## Activity:
Look for the word "indoor" in the records, and copy each line where it appears.

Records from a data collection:
********************

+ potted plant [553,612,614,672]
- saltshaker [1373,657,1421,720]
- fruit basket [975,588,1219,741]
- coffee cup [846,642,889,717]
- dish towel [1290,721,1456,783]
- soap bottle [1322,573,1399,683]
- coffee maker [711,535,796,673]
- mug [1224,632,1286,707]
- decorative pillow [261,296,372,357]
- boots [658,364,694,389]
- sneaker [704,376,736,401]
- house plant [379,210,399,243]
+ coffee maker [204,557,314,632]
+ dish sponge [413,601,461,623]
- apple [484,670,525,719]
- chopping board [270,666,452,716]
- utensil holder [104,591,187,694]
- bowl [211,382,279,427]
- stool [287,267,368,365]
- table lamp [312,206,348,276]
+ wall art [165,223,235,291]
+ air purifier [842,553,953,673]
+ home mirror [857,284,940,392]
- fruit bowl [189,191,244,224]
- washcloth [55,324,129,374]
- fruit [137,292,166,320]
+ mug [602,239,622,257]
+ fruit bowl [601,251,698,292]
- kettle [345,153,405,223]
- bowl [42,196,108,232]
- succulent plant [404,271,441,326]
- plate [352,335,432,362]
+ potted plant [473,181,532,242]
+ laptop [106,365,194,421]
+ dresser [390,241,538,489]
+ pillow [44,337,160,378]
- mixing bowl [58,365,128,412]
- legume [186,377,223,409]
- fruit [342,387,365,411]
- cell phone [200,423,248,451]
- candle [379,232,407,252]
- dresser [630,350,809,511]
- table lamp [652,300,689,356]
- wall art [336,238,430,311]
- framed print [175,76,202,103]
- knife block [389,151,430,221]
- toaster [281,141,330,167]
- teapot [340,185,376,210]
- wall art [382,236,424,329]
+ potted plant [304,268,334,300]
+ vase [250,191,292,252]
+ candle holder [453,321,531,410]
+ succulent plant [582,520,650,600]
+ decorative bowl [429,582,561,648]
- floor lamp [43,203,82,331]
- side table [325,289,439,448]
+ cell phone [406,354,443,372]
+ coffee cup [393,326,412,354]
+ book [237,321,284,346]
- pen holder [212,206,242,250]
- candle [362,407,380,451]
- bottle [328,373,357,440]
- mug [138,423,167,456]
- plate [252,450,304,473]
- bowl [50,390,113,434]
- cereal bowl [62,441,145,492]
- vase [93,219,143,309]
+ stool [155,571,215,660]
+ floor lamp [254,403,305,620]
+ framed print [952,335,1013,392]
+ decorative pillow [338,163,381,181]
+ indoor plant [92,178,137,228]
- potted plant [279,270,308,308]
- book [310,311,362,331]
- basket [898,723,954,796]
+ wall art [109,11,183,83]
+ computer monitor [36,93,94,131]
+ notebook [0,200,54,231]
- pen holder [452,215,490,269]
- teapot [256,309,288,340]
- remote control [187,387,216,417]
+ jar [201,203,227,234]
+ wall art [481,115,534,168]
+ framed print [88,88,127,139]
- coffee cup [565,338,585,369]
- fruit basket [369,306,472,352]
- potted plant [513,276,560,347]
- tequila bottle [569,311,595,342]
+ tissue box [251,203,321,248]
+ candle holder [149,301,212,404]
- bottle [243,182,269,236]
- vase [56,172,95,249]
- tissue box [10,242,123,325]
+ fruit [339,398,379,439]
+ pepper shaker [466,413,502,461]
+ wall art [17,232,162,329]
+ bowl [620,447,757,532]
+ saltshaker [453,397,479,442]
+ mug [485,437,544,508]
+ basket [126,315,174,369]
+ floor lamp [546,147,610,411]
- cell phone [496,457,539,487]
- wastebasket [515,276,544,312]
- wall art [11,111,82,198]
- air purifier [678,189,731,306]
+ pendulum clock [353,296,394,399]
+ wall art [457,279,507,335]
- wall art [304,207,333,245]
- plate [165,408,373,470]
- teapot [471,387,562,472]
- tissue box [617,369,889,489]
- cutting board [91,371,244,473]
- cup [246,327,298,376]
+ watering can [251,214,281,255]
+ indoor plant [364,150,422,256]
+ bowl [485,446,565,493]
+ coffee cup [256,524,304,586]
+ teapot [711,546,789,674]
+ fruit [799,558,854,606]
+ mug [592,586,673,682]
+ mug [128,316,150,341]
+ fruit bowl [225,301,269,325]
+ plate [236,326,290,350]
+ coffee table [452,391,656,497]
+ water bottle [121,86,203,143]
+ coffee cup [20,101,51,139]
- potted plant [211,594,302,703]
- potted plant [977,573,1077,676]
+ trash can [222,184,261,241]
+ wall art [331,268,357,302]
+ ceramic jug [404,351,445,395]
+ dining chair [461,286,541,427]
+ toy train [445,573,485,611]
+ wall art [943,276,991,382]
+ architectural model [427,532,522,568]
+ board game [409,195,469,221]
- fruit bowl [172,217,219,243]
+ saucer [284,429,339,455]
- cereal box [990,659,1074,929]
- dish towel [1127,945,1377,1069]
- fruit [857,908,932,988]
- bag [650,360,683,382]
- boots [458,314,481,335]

********************

## Response to this exercise:
+ indoor plant [92,178,137,228]
+ indoor plant [364,150,422,256]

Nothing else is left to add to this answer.